JUNEAU, — A bill that would change how Alaska regulates cruise ship wastewater is on its way to the governor’s desk.
The state Senate passed HB80 Tuesday, 15-5, following lengthy debate over whether Alaska waters and fisheries would be adequately protected. The vote had been pushed to Tuesday after several failed attempts to amend it last week. The measure passed the House, 27-10, earlier this month.
The bill, proposed by Gov. Sean Parnell, would require that cruise ships discharge wastewater in a manner consistent with applicable state or federal law. It would strike the more stringent requirement that discharges meet state water quality standards at the point of discharge. The measure also would allow mixing zones where wastewater can be diluted into the water, if ships meet certain standards for treatment of discharge.
Several lawmakers said they had been flooded with comments on the bill, many of those in opposition. Critics have cast HB80 as a rollback of provisions of a 2006 citizen initiative; the chairman of the Alaska Democratic Party, Mike Wenstrup, went so far as to refer to HB80 as “Parnell’s sewage bill.”
Parnell’s Environmental Conservation commissioner, Larry Hartig, has said the proposal would align rules for cruise ships with those for others that get discharge permits from the agency.

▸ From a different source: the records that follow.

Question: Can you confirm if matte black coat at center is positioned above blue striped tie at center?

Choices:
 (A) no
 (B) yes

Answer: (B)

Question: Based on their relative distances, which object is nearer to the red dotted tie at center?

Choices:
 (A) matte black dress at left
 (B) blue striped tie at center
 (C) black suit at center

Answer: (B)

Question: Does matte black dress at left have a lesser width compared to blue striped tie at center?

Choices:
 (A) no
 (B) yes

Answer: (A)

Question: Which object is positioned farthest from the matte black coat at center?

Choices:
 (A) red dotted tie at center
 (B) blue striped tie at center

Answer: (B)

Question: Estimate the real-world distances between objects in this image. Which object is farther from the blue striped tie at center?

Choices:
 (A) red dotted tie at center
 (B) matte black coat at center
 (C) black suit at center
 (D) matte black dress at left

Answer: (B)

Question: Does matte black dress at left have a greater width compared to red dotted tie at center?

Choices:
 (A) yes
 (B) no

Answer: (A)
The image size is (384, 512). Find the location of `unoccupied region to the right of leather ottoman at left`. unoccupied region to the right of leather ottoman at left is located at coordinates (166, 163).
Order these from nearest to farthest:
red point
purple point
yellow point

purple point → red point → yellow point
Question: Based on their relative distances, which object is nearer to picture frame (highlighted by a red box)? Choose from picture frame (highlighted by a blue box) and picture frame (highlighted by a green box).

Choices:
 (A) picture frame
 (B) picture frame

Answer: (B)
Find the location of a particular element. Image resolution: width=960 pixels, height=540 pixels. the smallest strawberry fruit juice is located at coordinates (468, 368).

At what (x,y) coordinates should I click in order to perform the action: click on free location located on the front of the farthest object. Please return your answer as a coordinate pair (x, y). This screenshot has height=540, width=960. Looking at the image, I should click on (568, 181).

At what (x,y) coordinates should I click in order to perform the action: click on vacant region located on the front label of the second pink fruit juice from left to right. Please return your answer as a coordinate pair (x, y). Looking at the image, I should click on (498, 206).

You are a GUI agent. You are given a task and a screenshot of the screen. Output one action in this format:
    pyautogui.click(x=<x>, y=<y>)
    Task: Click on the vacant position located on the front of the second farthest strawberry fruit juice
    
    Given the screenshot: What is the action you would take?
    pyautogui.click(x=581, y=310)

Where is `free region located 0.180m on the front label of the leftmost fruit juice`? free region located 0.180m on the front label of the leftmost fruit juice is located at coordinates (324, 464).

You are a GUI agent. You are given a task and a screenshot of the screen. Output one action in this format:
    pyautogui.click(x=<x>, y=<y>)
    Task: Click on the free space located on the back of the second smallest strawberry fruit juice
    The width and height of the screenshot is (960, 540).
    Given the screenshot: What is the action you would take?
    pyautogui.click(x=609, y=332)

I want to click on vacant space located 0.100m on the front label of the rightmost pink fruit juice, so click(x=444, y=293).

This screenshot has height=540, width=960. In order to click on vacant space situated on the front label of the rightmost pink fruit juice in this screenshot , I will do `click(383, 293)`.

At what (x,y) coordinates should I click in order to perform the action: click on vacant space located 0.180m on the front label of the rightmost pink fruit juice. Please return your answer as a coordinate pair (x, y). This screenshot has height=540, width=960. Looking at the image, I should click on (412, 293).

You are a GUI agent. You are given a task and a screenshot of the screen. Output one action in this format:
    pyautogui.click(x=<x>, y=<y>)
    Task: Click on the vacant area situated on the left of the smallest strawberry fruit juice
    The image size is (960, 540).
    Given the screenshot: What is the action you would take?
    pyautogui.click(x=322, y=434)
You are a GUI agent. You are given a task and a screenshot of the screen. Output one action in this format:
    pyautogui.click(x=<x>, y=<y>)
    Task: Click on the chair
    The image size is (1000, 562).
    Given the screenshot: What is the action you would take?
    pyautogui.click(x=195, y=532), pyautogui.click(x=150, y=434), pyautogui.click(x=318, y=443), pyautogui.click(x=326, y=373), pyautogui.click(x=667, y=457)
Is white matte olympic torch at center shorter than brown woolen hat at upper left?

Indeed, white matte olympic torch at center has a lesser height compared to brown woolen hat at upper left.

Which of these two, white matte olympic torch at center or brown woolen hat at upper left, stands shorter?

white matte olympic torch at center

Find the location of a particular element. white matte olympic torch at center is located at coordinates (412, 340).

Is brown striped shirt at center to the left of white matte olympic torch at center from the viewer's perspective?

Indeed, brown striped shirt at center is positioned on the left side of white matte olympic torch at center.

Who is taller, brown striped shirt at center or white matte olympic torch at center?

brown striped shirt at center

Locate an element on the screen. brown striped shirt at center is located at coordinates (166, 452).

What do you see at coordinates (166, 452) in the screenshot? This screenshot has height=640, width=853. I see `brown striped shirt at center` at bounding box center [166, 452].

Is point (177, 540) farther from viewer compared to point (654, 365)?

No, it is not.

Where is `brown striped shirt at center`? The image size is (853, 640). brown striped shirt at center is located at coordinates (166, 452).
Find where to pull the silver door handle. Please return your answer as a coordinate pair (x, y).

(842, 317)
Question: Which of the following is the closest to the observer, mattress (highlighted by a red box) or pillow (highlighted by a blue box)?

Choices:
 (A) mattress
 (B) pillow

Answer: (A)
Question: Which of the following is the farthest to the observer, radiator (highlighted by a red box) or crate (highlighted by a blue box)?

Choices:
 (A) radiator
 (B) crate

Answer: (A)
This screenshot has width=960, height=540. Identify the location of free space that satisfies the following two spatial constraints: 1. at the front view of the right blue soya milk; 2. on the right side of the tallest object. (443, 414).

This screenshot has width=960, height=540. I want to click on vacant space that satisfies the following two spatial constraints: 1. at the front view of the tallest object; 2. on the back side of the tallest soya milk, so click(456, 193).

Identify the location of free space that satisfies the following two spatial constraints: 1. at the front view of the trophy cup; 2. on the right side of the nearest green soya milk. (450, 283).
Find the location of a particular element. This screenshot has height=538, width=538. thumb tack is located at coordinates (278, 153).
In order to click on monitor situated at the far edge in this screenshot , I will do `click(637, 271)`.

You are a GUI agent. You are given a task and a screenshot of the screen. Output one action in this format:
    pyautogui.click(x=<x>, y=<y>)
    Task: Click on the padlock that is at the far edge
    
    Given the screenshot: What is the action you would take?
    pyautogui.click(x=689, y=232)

And supporters insist the cruise industry will continue to be held to high standards.
Sen. Donny Olson, D-Golovin, one of two Democrats along with Dennis Egan who caucuses with the GOP-led majority, joined minority Democrats Johnny Ellis, Hollis French, Berta Gardner and Bill Wielechowski of Anchorage in voting against the measure. Minority member Lyman Hoffman, D-Bethel, voted with the majority.
Egan, D-Juneau, spoke against the bill, saying he wanted to continue pushing the industry toward improvements, and initially voted against it. But he changed his vote on reconsideration. He said later that the bill’s passage was a “done deal,” and he figured “might as well.”
During the debate, Sen. Cathy Giessel, R-Anchorage, said there had been “considerable hyperbole and confusion” about what the bill does.
She said HB80 does not lower water quality standards or limit the Department of Environmental Conservation’s authority to consider new technologies for wastewater treatment as they become available. Giessel, who carried the bill on the floor, said HB80 does not rollback the high standards already in place and “definitely” does not allow for the discharge of partially treated or untreated wastewater.
Sen. Lesil McGuire, R-Anchorage, said she could cast her vote in favor of the bill “in good conscience, as a fish-loving, fish eating Alaskan.”
In 2009, lawmakers passed legislation allowing the department to temporarily let cruise ships have mixing zones. Hartig said companies at that time were not meeting the more rigorous standard set out by the initiative, at least for certain pollutants. That authority currently remains in place.
The 2009 measure also called for a science advisory panel, which, in a preliminary report last year, found none of the advanced wastewater treatment systems on ships operating in Alaska waters could consistently meet water quality standards at the point of discharge for four “constituents of concern:” ammonia, copper, nickel and zinc.
It identified “little additional environmental benefit” to be gained by lowering the current permitted effluent limits to water quality standards at the point of discharge. And it said a dilution model, developed by an earlier panel, and other studies showed concentrations lower than the water quality standards within seconds following discharge of the treated wastewater.
Michelle Ridgway, a marine ecologist who served on the panel, testified against the bill. She said she disagreed with several of the panel’s findings, including that fish and marine animals are protected through a cruise ship general permit that restricts where and when vessels can discharge.
Wielechowski said people voted the way they did in 2006 because of the “unfortunate history” the cruise industry has had in Alaska and nationally, citing a number of environmental cases before the initiative’s passage and alleged permit violations after.
“If this weren’t happening anymore, maybe that’s a different story,” he said.
Wielechowski raised concerns about the levels of constituents like ammonia and copper that can be discharged while a vessel is docked and said the limits varied with the type of system a ship.
He said senators could either “stand up for the will of Alaskans,” or bow to industry.